Auf die Besoldungssituation ging dann ausführlich der 2. Landesvorsitzende des NBB, Dr. Peter Specke ein. Dieser machte deutlich, in welchen Vergleichspositionen sich große Teile des niedersächsischen öffentlichen Dienstes derzeit befinden.
Besonders eklatant sei die Situation in den unteren und mittleren Einkommensbereichen, insbesondere den Besoldungsgruppen zwischen A 6 und A 11. Hier nehme Niedersachsen im Bund-Länder-Vergleich nahezu durchgängig einen der hintersten Plätze ein.
Grund hierfür sei die Besoldungsentwicklung der vergangenen Jahre in Niedersachsen, insbesondere bedingt durch den Wegfall des Urlaubs- und des Weihnachtsgeldes, sowie zweier Nullrunden für den öffentlichen Dienst.
Dr. Specke machte weiterhin deutlich, dass der niedersächsische Landeshaushalt seit Wegfall der Sonderbezüge ungefähr 700 Mio. Euro Personalkosten pro Jahr einspare. Dieser Umstand ist seitens des öffentlichen Dienstes nicht weiter hinnehmbar.

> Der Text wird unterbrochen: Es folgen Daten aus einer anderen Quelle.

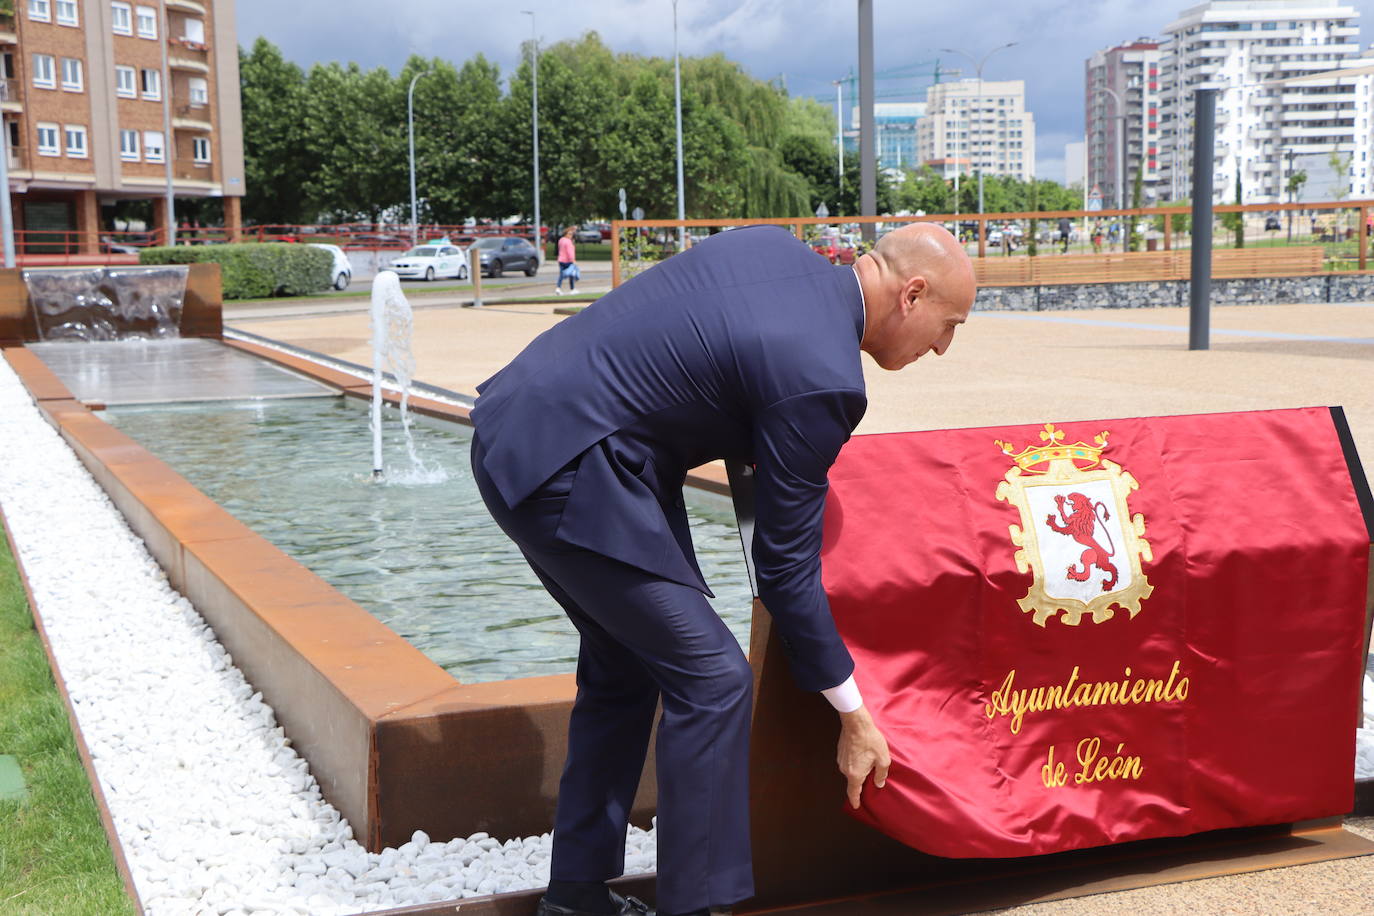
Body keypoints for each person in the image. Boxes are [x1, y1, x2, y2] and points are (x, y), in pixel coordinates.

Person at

Sowohl die Vertreter des Niedersächsischen Beamtenbundes, als auch des Niedersächsischen Richterbundes machten deutlich, dass sich diese Situation so schnell wie möglich ändern müsse, insbesondere wenn Niedersachsen angesichts einer insgesamt guten finanziellen Situation den Anschluss an andere Bundesländer nicht endgültig verlieren wolle. Schon jetzt sei festzustellen, dass viele junge Menschen sich für andere Arbeitgeber entscheiden. Angesichts des dringend benötigten Nachwuchses eine absolut problematische Situation.
In einem weiteren Teil ging zunächst der 1. Landesvorsitzende des NBB Alexander Zimbehl auf das immer weiter zunehmende Problem des Ansehensverlustes im öffentlichen Dienst ein.

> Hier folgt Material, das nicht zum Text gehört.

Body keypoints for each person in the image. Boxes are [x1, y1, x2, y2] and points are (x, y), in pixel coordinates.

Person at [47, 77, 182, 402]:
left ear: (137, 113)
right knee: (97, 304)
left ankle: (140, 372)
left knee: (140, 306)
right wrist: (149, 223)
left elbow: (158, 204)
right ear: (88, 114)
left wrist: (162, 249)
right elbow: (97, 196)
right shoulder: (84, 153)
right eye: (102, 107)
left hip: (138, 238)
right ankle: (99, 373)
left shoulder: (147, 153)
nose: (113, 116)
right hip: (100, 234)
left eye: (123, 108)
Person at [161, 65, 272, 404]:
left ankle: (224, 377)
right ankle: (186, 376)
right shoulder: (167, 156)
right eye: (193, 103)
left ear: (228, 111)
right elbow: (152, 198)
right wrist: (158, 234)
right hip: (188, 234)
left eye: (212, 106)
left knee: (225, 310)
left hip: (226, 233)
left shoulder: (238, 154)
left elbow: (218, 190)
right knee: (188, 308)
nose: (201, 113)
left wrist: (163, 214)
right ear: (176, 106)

Zimbehl spricht dabei von drei verschiedenen Säulen, die in diesem Zusammenhang zu betrachten sind. Als erste Säule nennt er diejenigen Beschäftigten, die aufgrund ihrer Außenkontakte dieses Problem schon lange kennen und von einer immer weiter sinkenden Gewaltschwelle gegen sie berichten können. Hierzu zählen in erster Linie Beschäftigte der Polizei, der Feuerwehren, der Justiz, der Pflegekräfte in den Krankenhäusern und die Beschäftigten in den Außendiensten, beispielsweise Gerichtsvollzieher oder kommunale Außendienstkräfte.
In einer zweiten Säule nehmen auch der NBB und der NRB die zunehmende Gewaltbereitschaft gegen hauptamtliche und ehrenamtliche Politikerinnen und Politiker wahr. Hier ist, nicht zuletzt nach dem Mordanschlag auf den Kasseler Regierungspräsidenten Lübcke eine neue Form der Gewalt erreicht.

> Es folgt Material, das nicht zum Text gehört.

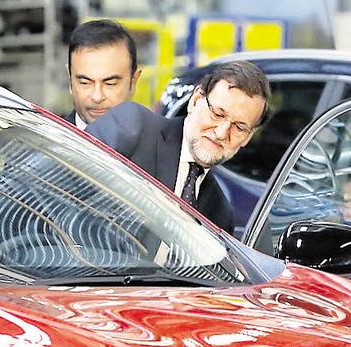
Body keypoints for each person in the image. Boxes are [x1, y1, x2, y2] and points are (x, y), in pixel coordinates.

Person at [86, 59, 270, 234]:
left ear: (248, 137)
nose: (221, 133)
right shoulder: (134, 127)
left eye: (239, 127)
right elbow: (65, 188)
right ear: (196, 100)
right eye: (217, 114)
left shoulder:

Als dritte Säule führt Zimbehl die Beschäftigten in den Verwaltungsbereichen, explizit in der Steuer- und Kommunalverwaltung, den Agenturen für Arbeit und den Sozialversicherungsbereichen auf. Diese Kolleginnen und Kollegen berichten zunehmend von Respektlosigkeiten und Beleidigungen bis hin zu tätlichen Angriffen.
Zimbehl, Dr. Specke und Bornemann erheben in diesem Zusammenhang drei zentrale Forderungen an die Landespolitik:
- Die Situation in den Dienststellen muss deutlich und nachhaltig zum Schutze der Beschäftigten verbessert werden. Denkbar wären hier Zugangskontrollen, bessere Alarmsysteme und Notfallpläne.
- Es besteht die Forderung einer konsequenten Strafverfolgung. Hier schließt sich der NBB den Überlegungen des Deutschen Beamtenbundes an, dass Straftaten gegen Beschäftigte des öffentlichen Dienstes grundsätzlich nicht aufgrund mangelnden öffentlichen Interesses eingestellt werden können. Es wurde deutlich gemacht, dass es nahezu durchgehend im öffentlichen Interesse des Staates liegen müsse, wenn Beschäftigte des öffentlichen Dienstes während ihrer Amtsausübung Opfer von Straftaten werden, diese auch strafrechtlich zu verfolgen.
- Einführung eines landesweiten und optional auch bundesweiten Melderegisters für die Begehung derartiger Straftaten. Der NBB und der NRB fordern die Landesregierung auf, beispielsweise durch Schaffung einer Regierungskommission, die notwendigen rechtlichen Schritte einzuleiten, um endlich das Dunkelfeld dieser Straftaten aufzuhellen und durch Bildung einer zentralen Stelle auf Attacken gegen Beschäftigte des öffentlichen Dienstes zu reagieren.